**** SOURCE DATA

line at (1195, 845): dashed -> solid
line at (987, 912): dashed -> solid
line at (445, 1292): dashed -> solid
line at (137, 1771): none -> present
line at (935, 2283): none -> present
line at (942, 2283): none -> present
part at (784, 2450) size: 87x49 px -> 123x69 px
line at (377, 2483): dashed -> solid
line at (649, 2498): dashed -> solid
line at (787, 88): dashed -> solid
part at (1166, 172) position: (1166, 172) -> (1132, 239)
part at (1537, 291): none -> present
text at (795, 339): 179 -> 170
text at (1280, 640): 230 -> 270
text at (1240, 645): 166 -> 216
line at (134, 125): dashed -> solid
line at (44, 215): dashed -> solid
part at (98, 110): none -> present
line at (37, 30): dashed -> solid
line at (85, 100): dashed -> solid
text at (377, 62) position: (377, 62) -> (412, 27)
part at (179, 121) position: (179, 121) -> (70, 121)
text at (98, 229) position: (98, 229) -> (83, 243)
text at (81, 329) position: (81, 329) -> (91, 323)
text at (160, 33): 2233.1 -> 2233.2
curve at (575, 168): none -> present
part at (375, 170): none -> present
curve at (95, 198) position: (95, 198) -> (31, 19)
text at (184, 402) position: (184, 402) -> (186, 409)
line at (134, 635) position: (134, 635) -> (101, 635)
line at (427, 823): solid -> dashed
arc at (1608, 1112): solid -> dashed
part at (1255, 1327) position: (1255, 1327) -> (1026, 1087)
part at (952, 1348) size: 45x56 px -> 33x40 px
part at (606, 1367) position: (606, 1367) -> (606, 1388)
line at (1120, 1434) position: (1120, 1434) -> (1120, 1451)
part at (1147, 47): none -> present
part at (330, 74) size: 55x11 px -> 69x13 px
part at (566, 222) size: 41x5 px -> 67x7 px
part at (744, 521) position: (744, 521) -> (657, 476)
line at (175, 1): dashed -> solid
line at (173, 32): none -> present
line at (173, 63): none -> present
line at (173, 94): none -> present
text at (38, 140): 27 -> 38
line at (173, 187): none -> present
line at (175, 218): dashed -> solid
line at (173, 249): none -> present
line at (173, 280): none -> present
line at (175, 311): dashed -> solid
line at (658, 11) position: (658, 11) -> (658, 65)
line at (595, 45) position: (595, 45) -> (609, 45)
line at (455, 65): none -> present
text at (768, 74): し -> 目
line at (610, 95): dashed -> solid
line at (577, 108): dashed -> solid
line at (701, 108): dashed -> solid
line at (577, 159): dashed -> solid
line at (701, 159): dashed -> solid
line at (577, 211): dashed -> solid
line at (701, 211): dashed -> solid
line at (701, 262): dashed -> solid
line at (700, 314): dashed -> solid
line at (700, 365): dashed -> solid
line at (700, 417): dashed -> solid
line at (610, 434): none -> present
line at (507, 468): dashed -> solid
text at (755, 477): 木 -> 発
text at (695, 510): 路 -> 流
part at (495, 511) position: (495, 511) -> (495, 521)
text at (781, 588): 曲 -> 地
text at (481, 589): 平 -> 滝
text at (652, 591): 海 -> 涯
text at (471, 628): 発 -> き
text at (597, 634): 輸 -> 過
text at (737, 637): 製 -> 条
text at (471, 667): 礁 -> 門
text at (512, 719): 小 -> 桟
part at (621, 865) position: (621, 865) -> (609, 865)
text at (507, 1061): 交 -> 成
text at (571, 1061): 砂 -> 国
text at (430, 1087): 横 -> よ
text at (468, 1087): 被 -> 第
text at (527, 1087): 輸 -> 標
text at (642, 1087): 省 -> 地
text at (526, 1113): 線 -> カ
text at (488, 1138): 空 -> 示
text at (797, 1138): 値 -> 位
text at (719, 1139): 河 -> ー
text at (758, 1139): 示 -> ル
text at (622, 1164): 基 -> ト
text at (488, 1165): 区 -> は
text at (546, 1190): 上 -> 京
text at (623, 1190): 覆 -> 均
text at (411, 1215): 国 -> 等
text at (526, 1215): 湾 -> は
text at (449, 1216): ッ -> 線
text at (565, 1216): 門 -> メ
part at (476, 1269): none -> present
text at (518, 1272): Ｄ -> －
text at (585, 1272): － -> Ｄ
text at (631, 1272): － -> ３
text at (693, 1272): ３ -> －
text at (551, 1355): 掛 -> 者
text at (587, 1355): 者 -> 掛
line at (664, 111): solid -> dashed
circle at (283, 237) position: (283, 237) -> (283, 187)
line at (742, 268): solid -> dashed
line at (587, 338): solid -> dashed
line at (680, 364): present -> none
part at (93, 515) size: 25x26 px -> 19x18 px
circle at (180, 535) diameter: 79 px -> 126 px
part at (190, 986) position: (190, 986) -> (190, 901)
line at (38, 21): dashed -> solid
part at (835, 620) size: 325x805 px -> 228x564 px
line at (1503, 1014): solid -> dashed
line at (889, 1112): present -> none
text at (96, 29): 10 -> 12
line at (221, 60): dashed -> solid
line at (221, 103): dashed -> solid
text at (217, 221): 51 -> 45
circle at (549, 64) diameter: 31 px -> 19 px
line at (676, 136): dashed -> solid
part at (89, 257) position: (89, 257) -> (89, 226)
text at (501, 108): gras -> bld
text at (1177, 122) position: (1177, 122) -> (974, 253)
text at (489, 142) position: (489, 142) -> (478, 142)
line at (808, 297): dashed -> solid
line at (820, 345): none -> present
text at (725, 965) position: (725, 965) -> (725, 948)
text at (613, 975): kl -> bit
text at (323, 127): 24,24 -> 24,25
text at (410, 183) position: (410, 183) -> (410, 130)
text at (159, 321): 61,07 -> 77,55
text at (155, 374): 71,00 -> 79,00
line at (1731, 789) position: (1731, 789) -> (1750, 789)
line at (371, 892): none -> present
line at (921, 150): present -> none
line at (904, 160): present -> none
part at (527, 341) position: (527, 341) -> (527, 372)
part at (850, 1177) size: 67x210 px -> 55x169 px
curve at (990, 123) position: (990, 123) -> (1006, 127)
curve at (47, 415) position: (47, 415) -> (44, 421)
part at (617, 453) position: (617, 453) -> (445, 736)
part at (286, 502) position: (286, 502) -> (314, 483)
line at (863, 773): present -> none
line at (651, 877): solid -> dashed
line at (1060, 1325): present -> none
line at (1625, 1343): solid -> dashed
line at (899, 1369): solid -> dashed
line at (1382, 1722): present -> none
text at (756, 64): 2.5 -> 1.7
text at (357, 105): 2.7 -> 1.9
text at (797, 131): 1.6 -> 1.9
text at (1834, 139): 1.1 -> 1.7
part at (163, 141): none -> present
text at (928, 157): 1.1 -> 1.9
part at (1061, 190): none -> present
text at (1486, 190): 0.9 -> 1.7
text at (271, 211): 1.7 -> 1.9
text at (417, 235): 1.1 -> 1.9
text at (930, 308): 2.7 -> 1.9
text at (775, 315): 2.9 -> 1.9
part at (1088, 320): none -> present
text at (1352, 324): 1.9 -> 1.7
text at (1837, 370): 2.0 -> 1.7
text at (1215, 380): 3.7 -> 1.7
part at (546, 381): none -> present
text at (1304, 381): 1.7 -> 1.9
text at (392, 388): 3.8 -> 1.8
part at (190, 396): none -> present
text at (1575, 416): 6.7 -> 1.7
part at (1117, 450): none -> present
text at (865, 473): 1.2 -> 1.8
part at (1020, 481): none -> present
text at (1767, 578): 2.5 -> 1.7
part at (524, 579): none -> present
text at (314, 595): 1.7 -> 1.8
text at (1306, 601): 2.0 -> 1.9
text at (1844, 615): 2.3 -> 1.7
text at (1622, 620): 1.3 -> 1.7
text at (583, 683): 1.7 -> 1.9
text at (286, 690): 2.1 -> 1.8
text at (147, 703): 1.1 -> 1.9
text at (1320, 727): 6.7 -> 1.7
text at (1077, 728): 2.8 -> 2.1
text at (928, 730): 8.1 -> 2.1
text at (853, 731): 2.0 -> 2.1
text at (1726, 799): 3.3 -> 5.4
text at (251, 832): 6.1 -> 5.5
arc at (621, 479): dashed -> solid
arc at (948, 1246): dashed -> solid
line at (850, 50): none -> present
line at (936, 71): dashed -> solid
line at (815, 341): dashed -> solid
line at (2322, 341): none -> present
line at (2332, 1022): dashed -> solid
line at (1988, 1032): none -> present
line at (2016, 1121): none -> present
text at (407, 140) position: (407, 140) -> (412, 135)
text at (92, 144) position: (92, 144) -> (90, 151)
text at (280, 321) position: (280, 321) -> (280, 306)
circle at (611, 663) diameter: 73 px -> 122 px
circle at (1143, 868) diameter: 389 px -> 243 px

********

§ INSTRUCTIONS FOR THE TASK: Please reproduce everything from the first line down to the line containing "line at (44, 215): dashed -> solid", both ends included, without altering any of them.

§ REPLY TO THE EXERCISE:
line at (1195, 845): dashed -> solid
line at (987, 912): dashed -> solid
line at (445, 1292): dashed -> solid
line at (137, 1771): none -> present
line at (935, 2283): none -> present
line at (942, 2283): none -> present
part at (784, 2450) size: 87x49 px -> 123x69 px
line at (377, 2483): dashed -> solid
line at (649, 2498): dashed -> solid
line at (787, 88): dashed -> solid
part at (1166, 172) position: (1166, 172) -> (1132, 239)
part at (1537, 291): none -> present
text at (795, 339): 179 -> 170
text at (1280, 640): 230 -> 270
text at (1240, 645): 166 -> 216
line at (134, 125): dashed -> solid
line at (44, 215): dashed -> solid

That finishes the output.